Like escargot, an important aspect of the cooking is simply cleaning the meal. When purging kohli though, Cretans almost always keep the snails lodged firmly in their shells. Chrissy claims her family does this by going hardcore (i.e., rather sadistic) and frying the poor fellas alive in the pan, but Stelios opts for an argumentatively more "humane" way of cooking.

"We kill the snails while cleaning them," Stelios explains. "The humidity from the water's temperature changes in the pot from cool to warm, and tricks them to coming out slightly, making them easy to pick out of the shell. Then we boil them dead."
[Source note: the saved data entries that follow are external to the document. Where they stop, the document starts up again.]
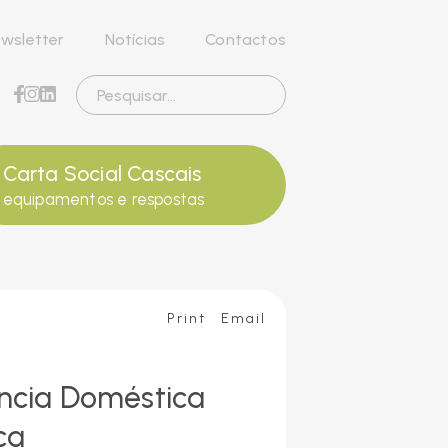
wsletter
Notícias
Contactos
Carta Social Cascais
equipamentos e respostas
Print
Email
ência Doméstica
ca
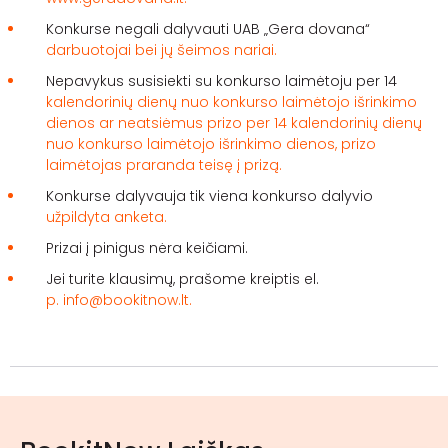
Konkurse negali dalyvauti UAB „Gera dovana“
darbuotojai bei jų šeimos nariai.
Nepavykus susisiekti su konkurso laimėtoju per 14
kalendorinių dienų nuo konkurso laimėtojo išrinkimo
dienos ar neatsiėmus prizo per 14 kalendorinių dienų
nuo konkurso laimėtojo išrinkimo dienos, prizo
laimėtojas praranda teisę į prizą.
Konkurse dalyvauja tik viena konkurso dalyvio
užpildyta anketa.
Prizai į pinigus nėra keičiami.
Jei turite klausimų, prašome kreiptis el.
p. info@bookitnow.lt.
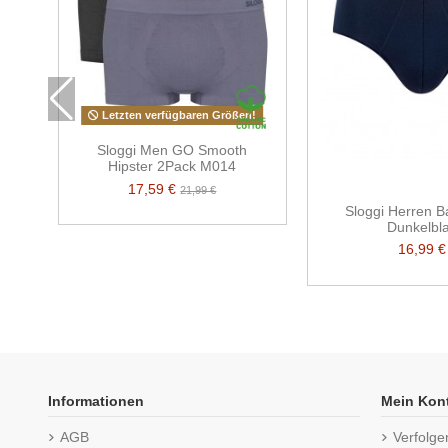
Letzten verfügbaren Größen!
Sloggi Men GO Smooth
Hipster 2Pack M014
17,59 €
21,99 €
Sloggi Herren B
Dunkelbl
16,99 €
Informationen
Mein Kon
AGB
Verfolge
After cleaning the finger-food a second time, the rest is pretty straightforward for anyone with a kitchen. After tossing the kohli in flour and coating the pan with the Greek's ever-present liquid gold—olive oil—as well as herbs and local nosebleed-inducing vinegar (not exaggerating here), I had to myself the perfect bar snack five minutes later. They were not all too visually distinguishable from the American laymen's favorite of fried clams, and hell, they practically taste the same.


Compared to its fellow mollusk family members, I'll admit the kohli's meat was a bit more rubbery, jiggling euphemistically as I struggled with plying the goop-coated flesh from its skin-scorching shell. The vinegar used in kohli bourbouristi adds an addictive, acidic kick that, to me, always seemed to be lacking in the dish's French counterpart. Pretty soon, I found myself already halfway through the bowl.

Considering my newly developed predilection as an American toward this unconventional snack, I was taken aback by the local feeling towards the dish: Chrissy disclosed that even most Greek don't know about the Kohli Bourbouristi, and Stelios conceded, with a frown, that several in our generation—even those bastardly food-seekers who claim to eat everything in the name of Instagram—won't eat it. Honestly though, if I didn't know these were snails, I would have wondered how these hadn't already made their way to at least the American-Greek bar scene as an alternative to the common late night snacks like gyros or souvlaki.

Still, with the growing desire for a return to authenticity, Cretan food is expanding beyond the confines of its homeland—and possibly even beyond Greece itself. Let's just hope it gets here faster than at a snail's pace.

"Most people know 'Greek food,'" Stelios chided facetiously to me as I continued de-shelling the evening's fried rubbery victims. "But this, kohli bourbouristi, is authentic Greek food!"